Il pride month è già bene avviato e molte sono le piazze che in Italia e all’estero sono state invase dall’arcobaleno. Se ne è accorto, già da qualche anno, anche il mondo del business. Sempre più spesso possiamo vedere come, dentro gli stessi cortei, abbiamo carri e delegazioni di realtà finanziarie e commerciali – dalle banche ai gruppi di Google – che manifestano la loro solidarietà. Aspetto che, da una parte, viene registrato come un progresso: quello della quotidianizzazione della questione Lgbt. Dall’altra, invece, genera diversi mal di pancia.
Ha già fatto scalpore l’iniziativa della Coca Cola che, per la parata del Milano Pride, ha deciso di lanciare una lattina speciale. Essa recherà la scritta Love e, all’interno di essa, campeggerà un arcobaleno. «L’azienda sarà in Pride Square» riporta Repubblica.it, «con un corner (Largo Bellintani – angolo via Lecco) dove tutti potranno celebrare l’amore, in tutte le sue forme, con una foto da condividere online con l’hashtag #LoveIsLove e ricevere subito la lattina Love a edizione limitata».

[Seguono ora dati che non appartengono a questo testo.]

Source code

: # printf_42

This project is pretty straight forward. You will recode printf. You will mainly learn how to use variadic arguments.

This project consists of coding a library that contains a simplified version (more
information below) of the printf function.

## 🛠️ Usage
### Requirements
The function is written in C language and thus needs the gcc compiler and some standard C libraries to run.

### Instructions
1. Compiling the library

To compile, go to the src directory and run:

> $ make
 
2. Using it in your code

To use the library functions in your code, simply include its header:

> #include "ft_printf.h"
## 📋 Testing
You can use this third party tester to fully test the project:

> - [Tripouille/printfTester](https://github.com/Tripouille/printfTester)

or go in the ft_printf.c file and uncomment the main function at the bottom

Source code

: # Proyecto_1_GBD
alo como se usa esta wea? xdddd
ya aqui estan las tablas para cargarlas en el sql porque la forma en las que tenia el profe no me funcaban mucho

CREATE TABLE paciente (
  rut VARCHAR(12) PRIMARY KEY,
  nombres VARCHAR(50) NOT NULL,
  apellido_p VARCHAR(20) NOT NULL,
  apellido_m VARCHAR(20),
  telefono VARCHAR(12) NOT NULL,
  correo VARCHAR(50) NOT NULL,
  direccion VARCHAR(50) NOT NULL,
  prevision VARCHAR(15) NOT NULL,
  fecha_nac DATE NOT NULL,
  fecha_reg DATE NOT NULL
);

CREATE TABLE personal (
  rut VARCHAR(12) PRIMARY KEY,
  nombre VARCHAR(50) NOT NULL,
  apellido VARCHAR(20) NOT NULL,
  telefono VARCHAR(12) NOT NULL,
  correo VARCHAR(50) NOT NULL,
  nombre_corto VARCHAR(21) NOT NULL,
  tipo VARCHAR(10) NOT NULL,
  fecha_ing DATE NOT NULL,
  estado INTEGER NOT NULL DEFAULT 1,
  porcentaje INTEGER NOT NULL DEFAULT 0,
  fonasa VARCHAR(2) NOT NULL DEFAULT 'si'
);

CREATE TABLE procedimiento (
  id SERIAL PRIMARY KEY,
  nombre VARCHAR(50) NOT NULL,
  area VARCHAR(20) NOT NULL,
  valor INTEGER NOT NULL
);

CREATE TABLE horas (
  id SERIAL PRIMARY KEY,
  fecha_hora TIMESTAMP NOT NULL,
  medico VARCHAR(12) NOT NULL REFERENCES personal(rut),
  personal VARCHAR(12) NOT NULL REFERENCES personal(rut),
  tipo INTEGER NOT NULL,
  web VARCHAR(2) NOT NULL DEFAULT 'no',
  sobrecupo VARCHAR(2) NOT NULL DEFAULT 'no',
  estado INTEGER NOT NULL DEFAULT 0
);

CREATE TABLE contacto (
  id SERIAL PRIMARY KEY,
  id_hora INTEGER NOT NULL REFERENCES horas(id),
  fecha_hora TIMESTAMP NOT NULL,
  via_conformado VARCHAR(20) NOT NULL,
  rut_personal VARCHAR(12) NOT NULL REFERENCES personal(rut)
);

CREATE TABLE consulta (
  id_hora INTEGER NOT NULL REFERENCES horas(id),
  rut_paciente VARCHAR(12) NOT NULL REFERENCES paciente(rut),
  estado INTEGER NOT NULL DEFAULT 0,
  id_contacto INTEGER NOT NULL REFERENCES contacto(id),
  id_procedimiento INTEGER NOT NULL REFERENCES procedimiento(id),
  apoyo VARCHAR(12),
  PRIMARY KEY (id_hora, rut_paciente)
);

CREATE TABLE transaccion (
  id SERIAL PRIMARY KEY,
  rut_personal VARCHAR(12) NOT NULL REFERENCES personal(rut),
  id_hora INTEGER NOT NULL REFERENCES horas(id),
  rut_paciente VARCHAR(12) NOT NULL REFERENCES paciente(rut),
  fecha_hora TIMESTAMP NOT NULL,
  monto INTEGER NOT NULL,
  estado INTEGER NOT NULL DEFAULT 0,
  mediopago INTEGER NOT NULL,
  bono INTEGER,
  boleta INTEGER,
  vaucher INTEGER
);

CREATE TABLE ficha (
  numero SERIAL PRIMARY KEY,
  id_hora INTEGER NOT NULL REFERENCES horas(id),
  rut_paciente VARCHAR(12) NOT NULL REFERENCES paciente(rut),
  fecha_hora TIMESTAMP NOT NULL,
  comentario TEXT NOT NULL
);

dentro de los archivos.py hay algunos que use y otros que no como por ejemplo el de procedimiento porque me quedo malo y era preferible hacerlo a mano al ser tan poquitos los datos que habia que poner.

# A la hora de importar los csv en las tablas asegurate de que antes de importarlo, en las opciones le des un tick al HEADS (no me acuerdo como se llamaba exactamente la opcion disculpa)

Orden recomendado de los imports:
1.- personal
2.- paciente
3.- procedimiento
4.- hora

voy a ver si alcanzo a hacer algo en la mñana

Annalisa Fabbri, direttore marketing di Coca-Cola Italia, per l’occasione ha dichiarato: «L’uguaglianza e la diversità sono estremamente importanti nel definire quello che siamo come brand e come azienda. Coca-Cola è il brand di tutti, in tutte le possibili diversità. Le lattine “Love” sono la perfetta occasione per usare il nostro famoso logo per esprimere una semplice quanto forte idea di uguaglianza». Ma non è, questa, l’unica realtà che si è affacciata sul viale dell’arcobaleno.
Anche nel mondo della moda, infatti, abbiamo segnali in tal senso. Gap, per l’occasione, ha lanciato una serie di prodotti in vendita nei suoi negozi dal 29 maggio al 7 luglio: un cappellino, una t-shirt e una borsa in cui possiamo trovare alcune frasi e il marchio della catena in versione rainbow. Il progetto è stato concordato con United Nations Free e Equal Campaign e per ogni pezzo venduto saranno devoluti 5 dollari a queste realtà.
Eppure tutto questo non piace a chi, dentro il movimento Lgbt, imposta la propria azione politica nel segno di una critica profonda al capitalismo e al modello neoliberista e integrazionista. Visione, quest’ultima, sicuramente non condivisa all’interno di tutte le identità che fanno parte della composita community arcobaleno, ma che di certo ha il diritto ad esprimersi. D’altro canto, invece, c’è chi vede come un progresso il fatto che sempre più realtà si aprano alle istanze egualitarie. Insomma, essere “normali” è un bene? O si tratta solo di pinkwashing? Il dibattito è aperto.